#### [WORK INSTRUCTION]
Select each line of the material that contains the word "сайту", and copy those lines in full.

+++ DATASET EXTRACT +++

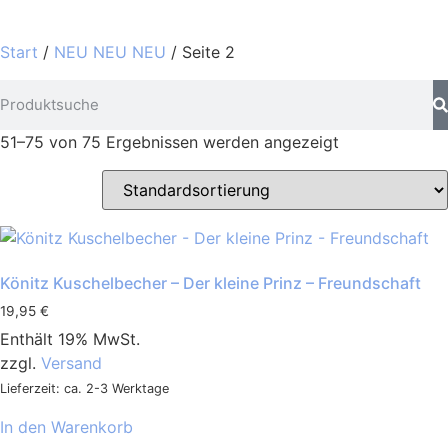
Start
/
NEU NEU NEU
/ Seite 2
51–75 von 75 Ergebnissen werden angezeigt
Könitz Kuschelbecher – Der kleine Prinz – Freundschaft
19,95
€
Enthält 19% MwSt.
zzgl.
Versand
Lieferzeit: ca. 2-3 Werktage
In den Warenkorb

+++
+++ DATASET EXTRACT +++

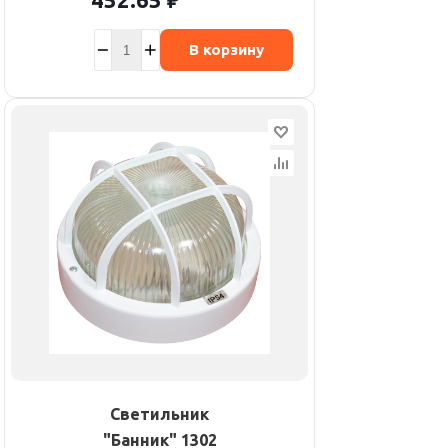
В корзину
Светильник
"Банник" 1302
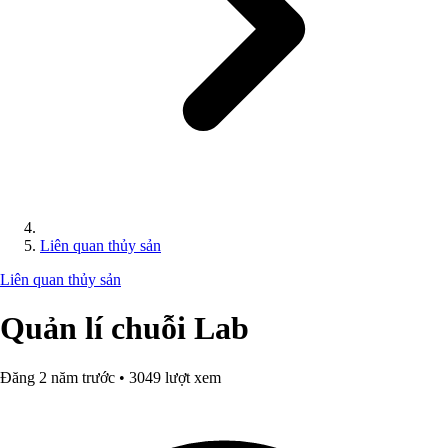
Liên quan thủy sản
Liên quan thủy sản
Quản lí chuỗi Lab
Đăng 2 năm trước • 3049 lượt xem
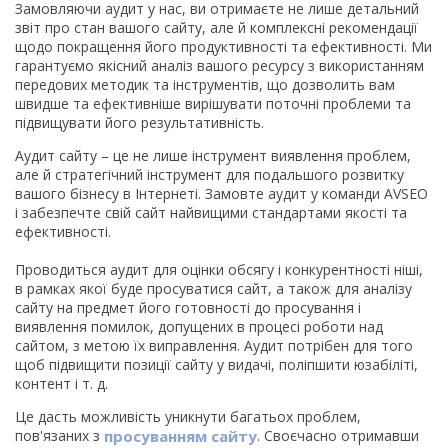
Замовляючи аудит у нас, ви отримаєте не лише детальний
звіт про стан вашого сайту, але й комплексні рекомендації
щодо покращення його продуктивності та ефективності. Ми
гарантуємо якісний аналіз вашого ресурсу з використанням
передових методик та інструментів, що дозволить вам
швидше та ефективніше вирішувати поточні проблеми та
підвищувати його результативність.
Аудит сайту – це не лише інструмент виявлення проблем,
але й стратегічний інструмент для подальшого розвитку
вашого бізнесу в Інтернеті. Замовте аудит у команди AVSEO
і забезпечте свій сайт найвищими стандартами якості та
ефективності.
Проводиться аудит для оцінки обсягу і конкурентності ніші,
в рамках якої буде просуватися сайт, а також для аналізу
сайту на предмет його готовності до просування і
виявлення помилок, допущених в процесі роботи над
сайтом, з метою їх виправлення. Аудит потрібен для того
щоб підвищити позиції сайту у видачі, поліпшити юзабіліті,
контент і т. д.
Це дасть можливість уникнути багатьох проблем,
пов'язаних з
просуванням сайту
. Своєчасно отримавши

+++

#### [EXERCISE RESULT]
звіт про стан вашого сайту, але й комплексні рекомендації
Аудит сайту – це не лише інструмент виявлення проблем,
сайту на предмет його готовності до просування і
щоб підвищити позиції сайту у видачі, поліпшити юзабіліті,
просуванням сайту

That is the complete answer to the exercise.